5 thoughts on “$5 Consults and the Unauthorized Practice of Law”

  1. “Where is the harm in allowing admittedly non-attorneys from giving consultation and advice”? Simply speaking; the average consumer doesn’t really necessarily know better than to rely on the advice of these people. It is a basic precept of human nature, and I have seen it time and again.

    If someone holds themselves out to have some degree of knowledge related to the law, there are many of the least sophisticated consumers that will come to rely on that advice. “Oh, this person must know what they are talking about, they are a paralegal with a law firm.” Although it may not seem like a conclusion that a more sophisticated consumer would come up with, that doesn’t mean that a large swath of the population think that way.

    The purpose of bar regulation is to protect the *least sophisticated*. That is the point of consumer protection statutes. We don’t sit idly by because more sophisticated consumers would realize that they should not rely on the advice they are receiving.

    Allowing non-attorneys to give legal guidance on seemingly mundane legal issues can actually have long term consequences for consumers. Even the simplest of transactions can have long reaching consequences. Even a name change application. For instance; part and parcel of a name change is updating all your ancillary legal interactions. Failure to update state taxing authories or state benefits offices of a legal name change could result in denial of medicaid coverage for minor children, or maybe even adverse tax consequences due to clerical deficiencies.

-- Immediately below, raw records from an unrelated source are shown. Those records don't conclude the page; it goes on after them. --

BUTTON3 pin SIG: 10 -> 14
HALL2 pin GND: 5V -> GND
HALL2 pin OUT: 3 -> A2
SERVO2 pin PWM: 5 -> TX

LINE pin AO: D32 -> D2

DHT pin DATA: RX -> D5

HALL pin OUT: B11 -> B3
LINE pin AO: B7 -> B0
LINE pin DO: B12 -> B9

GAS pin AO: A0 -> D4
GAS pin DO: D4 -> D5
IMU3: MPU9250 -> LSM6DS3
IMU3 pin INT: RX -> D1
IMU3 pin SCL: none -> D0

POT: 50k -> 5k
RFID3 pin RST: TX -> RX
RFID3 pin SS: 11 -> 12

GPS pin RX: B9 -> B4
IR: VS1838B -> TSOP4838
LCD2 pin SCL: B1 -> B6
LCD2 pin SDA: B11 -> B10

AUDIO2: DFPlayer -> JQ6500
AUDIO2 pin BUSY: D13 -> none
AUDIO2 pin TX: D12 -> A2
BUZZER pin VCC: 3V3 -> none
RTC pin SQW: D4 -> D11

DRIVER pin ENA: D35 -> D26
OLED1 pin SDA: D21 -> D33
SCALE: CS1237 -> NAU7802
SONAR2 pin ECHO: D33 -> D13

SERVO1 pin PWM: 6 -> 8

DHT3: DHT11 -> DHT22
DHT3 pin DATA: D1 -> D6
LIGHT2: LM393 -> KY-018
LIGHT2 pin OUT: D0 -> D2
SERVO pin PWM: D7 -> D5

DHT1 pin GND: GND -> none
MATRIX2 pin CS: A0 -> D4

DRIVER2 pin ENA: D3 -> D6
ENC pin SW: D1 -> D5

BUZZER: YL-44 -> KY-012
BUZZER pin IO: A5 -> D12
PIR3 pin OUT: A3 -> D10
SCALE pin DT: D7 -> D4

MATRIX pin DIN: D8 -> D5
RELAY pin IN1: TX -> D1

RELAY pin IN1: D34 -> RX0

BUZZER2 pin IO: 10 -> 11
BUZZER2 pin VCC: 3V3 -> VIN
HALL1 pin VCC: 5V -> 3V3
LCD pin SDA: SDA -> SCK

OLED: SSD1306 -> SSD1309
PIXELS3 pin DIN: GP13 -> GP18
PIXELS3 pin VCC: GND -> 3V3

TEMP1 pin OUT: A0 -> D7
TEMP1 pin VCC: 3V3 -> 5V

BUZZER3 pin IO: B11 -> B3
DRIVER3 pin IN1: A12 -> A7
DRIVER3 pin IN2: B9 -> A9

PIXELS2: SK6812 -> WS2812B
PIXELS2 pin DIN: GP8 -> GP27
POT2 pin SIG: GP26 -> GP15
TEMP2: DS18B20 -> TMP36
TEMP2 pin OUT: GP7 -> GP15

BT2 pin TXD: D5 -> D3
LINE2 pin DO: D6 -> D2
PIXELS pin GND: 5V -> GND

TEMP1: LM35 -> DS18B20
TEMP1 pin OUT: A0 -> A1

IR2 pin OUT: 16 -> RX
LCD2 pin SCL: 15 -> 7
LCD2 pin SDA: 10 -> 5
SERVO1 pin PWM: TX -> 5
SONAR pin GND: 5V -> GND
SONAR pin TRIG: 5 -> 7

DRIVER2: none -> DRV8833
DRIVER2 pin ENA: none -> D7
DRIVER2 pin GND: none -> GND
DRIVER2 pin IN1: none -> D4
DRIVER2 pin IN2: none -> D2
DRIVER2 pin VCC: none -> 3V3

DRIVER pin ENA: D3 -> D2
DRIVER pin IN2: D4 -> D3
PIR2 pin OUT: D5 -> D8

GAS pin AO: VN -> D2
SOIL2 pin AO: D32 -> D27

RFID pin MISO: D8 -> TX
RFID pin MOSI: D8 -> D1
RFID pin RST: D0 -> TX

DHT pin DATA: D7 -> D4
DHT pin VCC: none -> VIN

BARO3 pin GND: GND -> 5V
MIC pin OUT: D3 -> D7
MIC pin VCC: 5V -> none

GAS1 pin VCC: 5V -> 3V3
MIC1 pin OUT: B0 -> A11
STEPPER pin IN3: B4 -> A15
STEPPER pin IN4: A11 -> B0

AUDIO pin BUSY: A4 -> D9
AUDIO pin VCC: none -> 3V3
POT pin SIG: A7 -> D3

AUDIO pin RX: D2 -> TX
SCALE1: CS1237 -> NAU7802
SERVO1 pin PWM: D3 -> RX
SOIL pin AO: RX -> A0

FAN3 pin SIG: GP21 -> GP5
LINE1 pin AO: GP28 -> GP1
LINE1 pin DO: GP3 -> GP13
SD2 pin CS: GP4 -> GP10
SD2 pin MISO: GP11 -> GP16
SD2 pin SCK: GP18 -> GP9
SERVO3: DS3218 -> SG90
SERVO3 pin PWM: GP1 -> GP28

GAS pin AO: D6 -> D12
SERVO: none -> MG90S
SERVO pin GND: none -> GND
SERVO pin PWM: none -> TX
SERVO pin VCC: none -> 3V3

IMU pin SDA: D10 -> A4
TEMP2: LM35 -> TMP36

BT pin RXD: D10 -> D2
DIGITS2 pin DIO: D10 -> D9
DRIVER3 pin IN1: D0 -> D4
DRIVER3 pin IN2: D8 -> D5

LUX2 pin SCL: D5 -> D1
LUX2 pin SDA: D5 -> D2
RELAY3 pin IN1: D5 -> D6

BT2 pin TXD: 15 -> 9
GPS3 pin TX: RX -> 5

    Law is hollistic and it isn’t something that can easily be broken down into a single paragraph of advice. No, the correct response is to encourage all consumers to seek out a classically trained attorney who is able to give a hollistic background on all matters which could potentially be adversly impacted by any given decision that you may be making in any field of the law. Family law touches estate planning, business law touches tax controversy, bankruptcy touches debtor’s rights, and so on.

    1. You sound like the guy who tried to sell me an extended warranty when I bought a new dryer. Sure, hollistic blah-de-blah – but the fact is, those issues actually don’t come up with most run of the mill legal issues. People get them done, usually on their own, and life goes on.

      And having a law license is a pretty thin guarantee of quality. The bar exam is a good filtering mechanism for smarts and perseverance, but as I mentioned above, it’s no guarantee the lawyer actually knows what they’re doing, or has much (if any) experience in the area in question.

      In fact, to that point, I’d rather see a narrower definition of the “practice of law” (one that excluded “legal advice,” for example) and more quality enforcement by the regulators. THAT would better protect consumers, and allow lawyers to focus on practicing at the top of their licenses.